Source extract ->
※

2024-04-09 09:35:27

by Daniel Wagner

[permalink] [raw]
Subject: [PATCH v5 1/6] nvme: authentication error are always non-retryable

From: Hannes Reinecke <[email protected]>

Any authentication errors which are generated internally are always
non-retryable, so use negative error codes to ensure they are not
retried.

Signed-off-by: Hannes Reinecke <[email protected]>
Signed-off-by: Daniel Wagner <[email protected]>
---
drivers/nvme/host/core.c | 6 +++---
drivers/nvme/host/fabrics.c | 25 +++++++++++++------------
drivers/nvme/host/nvme.h | 2 +-
3 files changed, 17 insertions(+), 16 deletions(-)

diff --git a/drivers/nvme/host/core.c b/drivers/nvme/host/core.c
index 504dc352c458..66387bcca8ae 100644
--- a/drivers/nvme/host/core.c
+++ b/drivers/nvme/host/core.c
@@ -383,14 +383,14 @@ static inline enum nvme_disposition nvme_decide_disposition(struct request *req)
if (likely(nvme_req(req)->status == 0))

※

Stored items ->
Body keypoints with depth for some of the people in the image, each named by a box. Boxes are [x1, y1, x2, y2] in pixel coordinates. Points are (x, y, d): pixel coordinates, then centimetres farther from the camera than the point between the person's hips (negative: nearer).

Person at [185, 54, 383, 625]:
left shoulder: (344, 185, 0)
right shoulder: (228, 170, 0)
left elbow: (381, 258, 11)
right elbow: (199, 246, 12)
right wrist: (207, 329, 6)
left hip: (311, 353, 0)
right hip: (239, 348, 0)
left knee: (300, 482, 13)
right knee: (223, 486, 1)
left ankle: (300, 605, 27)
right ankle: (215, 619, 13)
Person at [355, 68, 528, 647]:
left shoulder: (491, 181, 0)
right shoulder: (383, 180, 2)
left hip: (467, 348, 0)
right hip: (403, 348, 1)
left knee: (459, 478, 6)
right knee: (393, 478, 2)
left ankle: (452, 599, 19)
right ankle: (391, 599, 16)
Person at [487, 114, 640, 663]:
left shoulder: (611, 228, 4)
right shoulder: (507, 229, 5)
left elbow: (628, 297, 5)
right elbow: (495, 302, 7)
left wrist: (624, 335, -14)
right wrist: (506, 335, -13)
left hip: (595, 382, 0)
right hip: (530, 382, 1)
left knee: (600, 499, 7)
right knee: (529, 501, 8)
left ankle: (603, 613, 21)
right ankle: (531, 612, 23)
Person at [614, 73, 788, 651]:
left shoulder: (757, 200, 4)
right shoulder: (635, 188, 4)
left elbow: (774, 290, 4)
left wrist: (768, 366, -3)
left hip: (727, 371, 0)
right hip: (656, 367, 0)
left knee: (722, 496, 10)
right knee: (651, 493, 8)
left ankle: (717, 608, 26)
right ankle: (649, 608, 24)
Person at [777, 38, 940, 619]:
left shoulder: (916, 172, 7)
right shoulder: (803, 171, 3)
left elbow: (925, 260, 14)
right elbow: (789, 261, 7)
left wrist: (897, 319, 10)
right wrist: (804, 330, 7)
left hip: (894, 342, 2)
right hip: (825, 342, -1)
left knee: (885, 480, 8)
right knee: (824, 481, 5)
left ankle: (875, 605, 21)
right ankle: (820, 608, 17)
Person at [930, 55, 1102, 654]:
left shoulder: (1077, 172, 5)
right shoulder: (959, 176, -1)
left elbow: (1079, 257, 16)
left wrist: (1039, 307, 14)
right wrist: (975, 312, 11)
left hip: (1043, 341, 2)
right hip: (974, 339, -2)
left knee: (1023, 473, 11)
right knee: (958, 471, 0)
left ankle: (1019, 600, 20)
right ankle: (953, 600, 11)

※

Instructions for the task -> What kind of error codes does the patch email say are used to keep internally generated authentication errors from being retried? Rely only on the patch email for your answer.

Response to the exercise -> Negative error codes.